SimL wrote:I wonder *what* we are capturing, by having some team of (non-native speaking) linguists talk to one or two native-speakers for 5 years, and then publishing a grammar/dictionary. The full richness of each language can only be *experienced* - by growing up in it, by having people treat you unfairly in it, by experiencing immense beauty or fear in it, etc. I.e. by *living* in it.
SimL:

I couldn't agree more. That's exactly what I am doing. I grew up speaking a going-to-die-soon language, Penang Hokkien and I realised when I tried to use some "profound" words, people often said: We don't say so in Penang. The most distinguished examples would be khai-si and tan-si. Younger Penangites, most likely up to those in their 40s say "start" and "tapi". What I want to do now are:

1. Record (voice) words spoken in daily life by older generation.
2. Document them with proper romanisation - to start educating younger generation.
3. Look up for the right or reasonable characters, may not be pun-ji.

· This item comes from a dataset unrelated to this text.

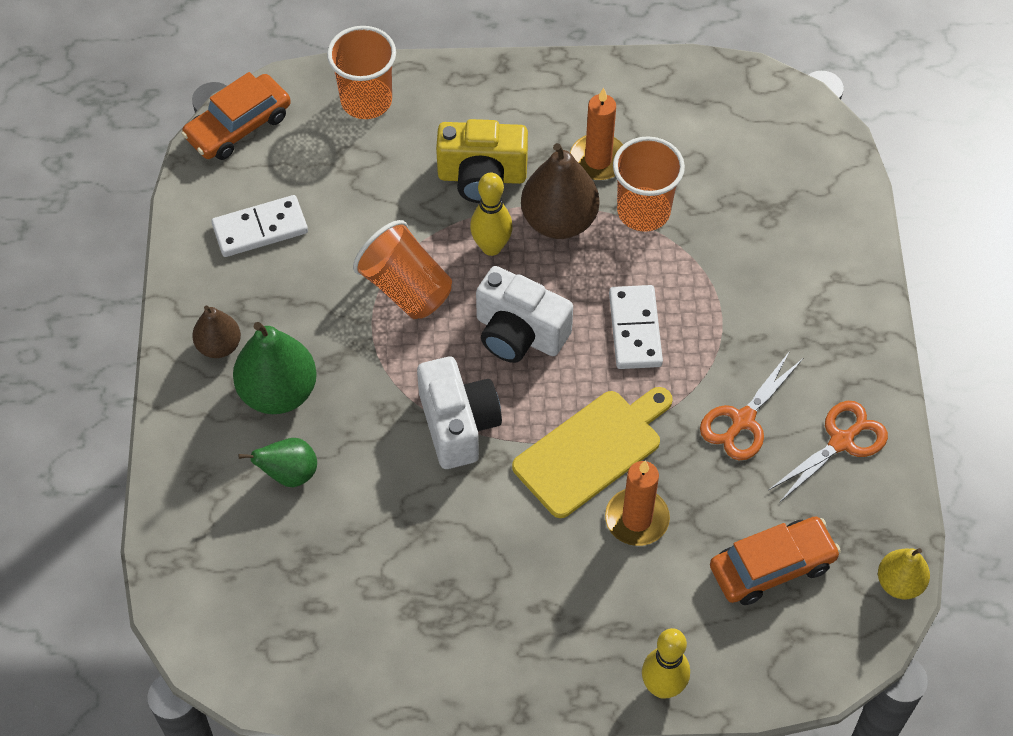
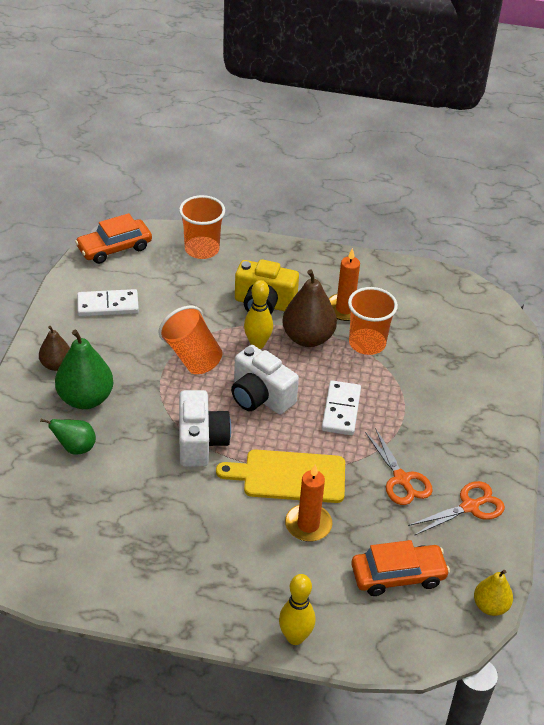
camera: 10 degrees right, 15 degrees down
(592, 450) = (289, 476): yellow cutting board -> yellow cutting board turned 150 degrees counterclockwise
(742, 420) = (401, 479): orange scissors -> orange scissors turned 75 degrees counterclockwise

Ultimate goal is to enable myself, first of all, to express feelings in Facebook, to right articles in blog, to publish books in written Penang Hokkien. There are Hong Kong comicians working in Cantonese today, but we know they use sound-borrowed characters all the time. That's what I want to do, with more proper characters.

I am quite annoyed by those mouth-radical characters like 嘛, 咧, 唔 unless it's *really* related to mouth, like eating, drinking or exclamation. I truly believe many characters can be presented in a more proper way.